A 50-30 Challenge Webinar

Are you passionate about equity, inclusion, and the pursuit of meaningful reconciliation?

join us for a compelling webinar where our speakers will share their perspectives on how the call for Indigenous reconciliation is being addressed. Throughout the event, we will explore key aspects of Indigenous career development, Inclusion, Diversity, Equity and Accessibility (IDEA).
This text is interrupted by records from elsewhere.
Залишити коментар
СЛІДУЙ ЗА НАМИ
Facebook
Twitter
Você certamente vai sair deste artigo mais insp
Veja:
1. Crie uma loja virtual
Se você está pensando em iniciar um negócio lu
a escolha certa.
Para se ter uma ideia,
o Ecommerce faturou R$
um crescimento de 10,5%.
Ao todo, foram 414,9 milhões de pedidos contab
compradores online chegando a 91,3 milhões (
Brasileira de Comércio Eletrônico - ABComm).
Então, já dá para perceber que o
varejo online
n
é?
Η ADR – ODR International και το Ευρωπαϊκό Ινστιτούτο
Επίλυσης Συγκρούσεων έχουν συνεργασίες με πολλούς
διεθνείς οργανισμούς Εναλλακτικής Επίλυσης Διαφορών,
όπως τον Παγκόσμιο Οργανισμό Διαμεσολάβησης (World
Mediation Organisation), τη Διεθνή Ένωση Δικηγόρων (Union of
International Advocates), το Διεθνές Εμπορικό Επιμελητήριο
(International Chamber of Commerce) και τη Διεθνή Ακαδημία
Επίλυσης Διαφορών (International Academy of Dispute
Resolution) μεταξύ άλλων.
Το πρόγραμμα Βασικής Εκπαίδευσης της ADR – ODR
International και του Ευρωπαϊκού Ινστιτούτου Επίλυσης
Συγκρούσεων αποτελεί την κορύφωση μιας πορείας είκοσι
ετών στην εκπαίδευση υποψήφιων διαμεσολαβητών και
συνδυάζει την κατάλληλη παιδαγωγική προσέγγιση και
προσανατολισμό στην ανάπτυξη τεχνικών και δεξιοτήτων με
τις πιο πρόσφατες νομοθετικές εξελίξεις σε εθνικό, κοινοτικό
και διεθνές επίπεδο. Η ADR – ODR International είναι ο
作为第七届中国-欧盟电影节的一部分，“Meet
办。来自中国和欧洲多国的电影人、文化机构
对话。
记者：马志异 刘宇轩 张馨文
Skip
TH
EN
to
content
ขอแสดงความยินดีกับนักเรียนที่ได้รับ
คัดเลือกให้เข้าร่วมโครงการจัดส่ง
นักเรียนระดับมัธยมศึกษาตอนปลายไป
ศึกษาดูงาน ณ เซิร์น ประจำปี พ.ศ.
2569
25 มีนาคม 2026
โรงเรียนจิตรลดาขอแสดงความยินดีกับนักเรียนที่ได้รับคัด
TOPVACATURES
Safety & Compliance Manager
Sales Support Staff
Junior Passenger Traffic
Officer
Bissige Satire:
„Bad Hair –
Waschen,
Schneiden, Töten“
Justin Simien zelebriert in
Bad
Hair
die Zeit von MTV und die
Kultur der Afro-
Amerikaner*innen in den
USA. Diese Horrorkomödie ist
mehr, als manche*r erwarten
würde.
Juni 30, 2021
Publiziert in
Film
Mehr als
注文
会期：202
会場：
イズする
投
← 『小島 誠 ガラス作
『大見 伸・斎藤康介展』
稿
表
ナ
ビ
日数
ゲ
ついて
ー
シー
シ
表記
Our speakers will provide important information about the value of instituting policies and programs within a DEI framework so that businesses can help in the collective process of reconciliation with indigenous peoples. The practical challenges encountered by Indigenous communities and job seekers makes it incumbent for businesses to learn about how to implement the Truth and Reconciliation Commission’s call to action #92. To assist in this undertaking, panel discussions will include Egale 50-30 Challenge partner, the Congress of Aboriginal Peoples, and other guest speakers from training/ education, pre-employment, and Human Resources. This webinar will provide proven and pragmatic approaches to ensuring Indigenous peoples have equitable access to jobs, training, and education opportunities

From breaking into the labour market and finding a well-suited career path to accelerating Indigenous talent in learning institutions and workplaces, attendees will gain knowledge and insight about paths to Indigenous career success.

Hosted by:

  • Congress of Aboriginal Peoples and Egale Canada

Date and Time:

  • October 23, 2023  
  • 11:30 am EST (9:30 MT)

Webinar Presenters

Jessica Vandenberghe

Jessica Vandenberghe, P.Eng., M.Sc. is born of the Dene Thá First Nation, is a sixties scoop survivor and raised in an inclusive German farming family in northern Alberta. Her exceptional career is based on two engineering degrees from the University of Alberta. She has worked in the oil sands, mining, regulatory, infrastructure, consulting industries and academia. She is the Assistant Dean, Engineering Community and Culture at the Faculty of Engineering at the University of Alberta. Her consulting firm, Guiding Star Consulting walks in a good way with Indigenous Peoples and Communities and those who want to build meaningful relationships to build strong vibrant communities. She is a mother of two and is passionate about ensuring inclusive organizations and equitable frameworks. She sits on many boards and Councils that contribute to STEM outreach, support underrepresented demographics, build capacity and lead to healing, ethical behaviour and trusted relationships. 

Randy Martin 

Randy Martin is a dedicated professional serving as the Director of the Indigenous Skills and Employment Training (ISET) program at the Congress of Aboriginal Peoples (CAP). With a rich history at CAP, Randy has lent his expertise to various pivotal portfolios including justice, corrections, youth and Elders, capacity building, and intergovernmental relations. Since 2010, he has been at the helm of the ISET program, overseeing its operations and offering invaluable policy insights to the federal government concerning Indigenous labor market issues. 

Kelly J Lendsay  

Kelly Lendsay, a social entrepreneur, is internationally recognized as one of Canada’s foremost innovators and organizational development experts in Indigenous engagement and workplace inclusion systems, models, and corporate/Indigenous partnerships.  His dynamic communications style and passion for innovation have earned him a reputation as an engaging thought leader and effective bridge-builder fostering trusted partnerships for workforce and economic development across Canada, USA, Australia and abroad. He was honoured by the University of Saskatchewan as one of their “100 Alumni of Influence” in the last century whose accomplishments have been recognized for influencing the growth and development of the university, the province, and the world. A proud Canadian Indigenous leader of Cree and Métis ancestry, he moves seamlessly between both worlds fostering innovation, economic inclusion and wellbeing for all. 

Andrew George 

Andrew George, a proud member of the Wet’suwet’en nation, belonging to the Bear Clan (Gitdumden) and Grizzly House (Cas yex), has devoted his life to advancing Truth and Reconciliation efforts within the skilled trades industry. His Hereditary Chief’s name, Skit‘den (The Wise Man), is a title he has held with honor since 1998. 

As the Director of Truth and Reconciliation at SkilledTradesBC, Andrew is at the forefront of a vital mission, working collaboratively with Indigenous nations, 203 communities, and the chartered communities of the Métis people to promote and facilitate trades training within Indigenous communities.